Die Leseempfehlung beginnt heute mit einer Liedempfehlung – hier in der begeisternden Aufnahme aus einem russischen Songcontest. Es ist ein Lied über die argentinische Nationaldichterin Alfonsina Storni, die 1938, an Krebs erkrankt, den Tod im Atlantik suchte und von einer Klippe sprang. In diesem Lied lebt sie fort: Alfonsina y el mar. Die Sängerin Mercedes Sosa hat das Lied zu einer lateinamerikanischen Nationalhymne gemacht.

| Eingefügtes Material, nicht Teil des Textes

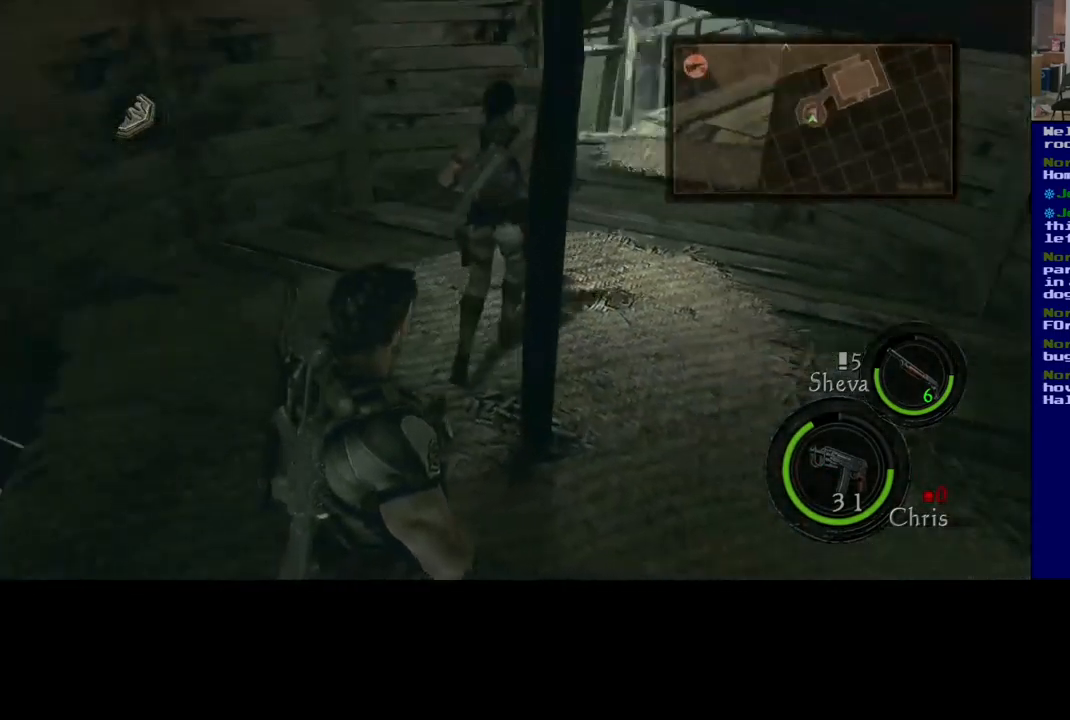
{"buttons": [], "left_stick": "up-left", "right_stick": "center", "events": [[33, "right_stick", "center"]]}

Für mich, vielleicht auch für Sie, ist dieses Lied „Alfonsina y el mar“ eine Hin- und Einführung in das Werk einer Dichterin, die in Europa kaum einer kennt, die aber eine der bedeutendsten Lyrikerinnen Lateinamerikas ist. Alfonsina Storni war ein Emigrantenkind, benannt nach ihrem Vater Alfons, kam 1896, im Alter von vier Jahren, aus dem Tessin nach Argentinien; sie wurde in einer Männergesellschaft groß und rebellierte dagegen: als Dichterin, Journalistin, Theaterfrau. Alfonsina Storni ist eine argentinische Franziska zu Reventlow – klug, witzig, lebenslustig.

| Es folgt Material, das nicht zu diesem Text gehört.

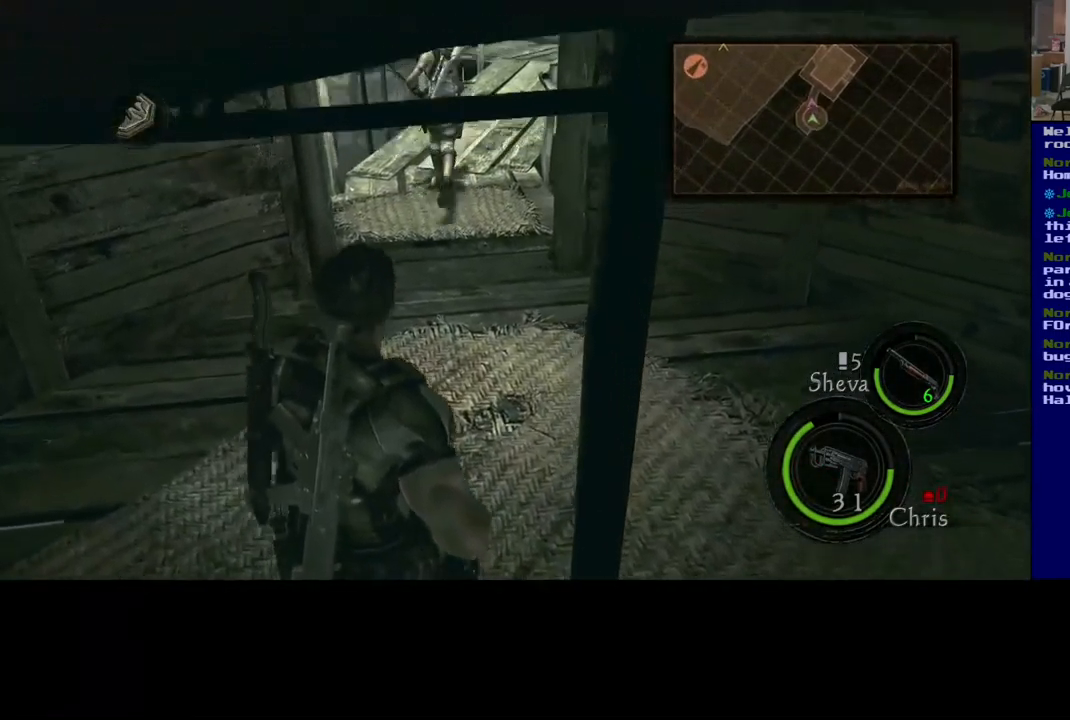
{"buttons": ["L3"], "left_stick": "up", "right_stick": "up", "events": [[50, "right_stick", "center"], [350, "L3", "down"], [367, "right_stick", "up"]]}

Die Schweizer Literaturwissenschaftlerin Hildegard Keller (Autorin des famosen Romans „Was wir scheinen“ über Hannah Arendt) zählt Storni zu den wichtigsten Frauenstimmen ihrer Generation. Keller hat Stornis Werk 2021 in vier schönen Bänden für die „Edition Maulhelden“ übersetzt und herausgegeben. Der erste Band heißt Chicas. Kleines für die Frau; der zweite Band sammelt Geschichten, der dritte Briefe und Interviews, der vierte („Cimbelina“) prickelnd-giftige Theaterstücke. Jeder Band hat knapp dreihundert Seiten und kostet 28 Euro.